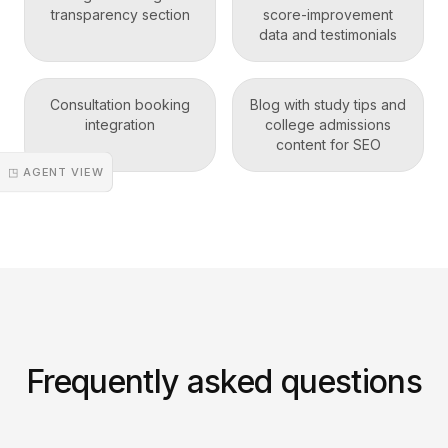
transparency section
score-improvement
data and testimonials
Consultation booking
Blog with study tips and
integration
college admissions
content for SEO
◳ AGENT VIEW
Frequently asked questions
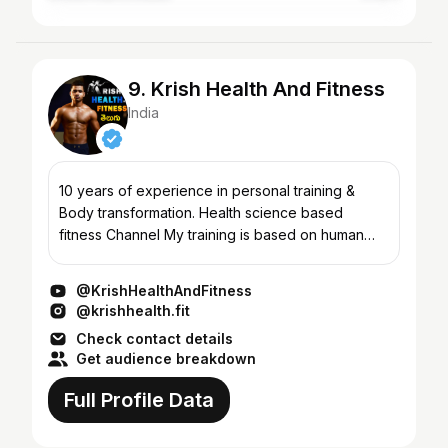
9. Krish Health And Fitness
India
10 years of experience in personal training &
Body transformation. Health science based
fitness Channel My training is based on human
physiology Area of expertise 1. Body
Transformation 2. Weight loss...
@KrishHealthAndFitness
@krishhealth.fit
Check contact details
Get audience breakdown
Full Profile Data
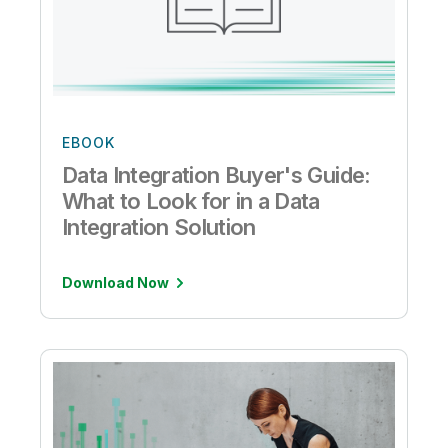
EBOOK
Data Integration Buyer's Guide:
What to Look for in a Data
Integration Solution
Download Now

********************

Work request: Reproduce every line above verbatim, in its original order, and leave out the picture markers.

Written reply:
transparency section
score-improvement
data and testimonials
Consultation booking
Blog with study tips and
integration
college admissions
content for SEO
◳ AGENT VIEW
Frequently asked questions
9. Krish Health And Fitness
India
10 years of experience in personal training &
Body transformation. Health science based
fitness Channel My training is based on human
physiology Area of expertise 1. Body
Transformation 2. Weight loss...
@KrishHealthAndFitness
@krishhealth.fit
Check contact details
Get audience breakdown
Full Profile Data
EBOOK
Data Integration Buyer's Guide:
What to Look for in a Data
Integration Solution
Download Now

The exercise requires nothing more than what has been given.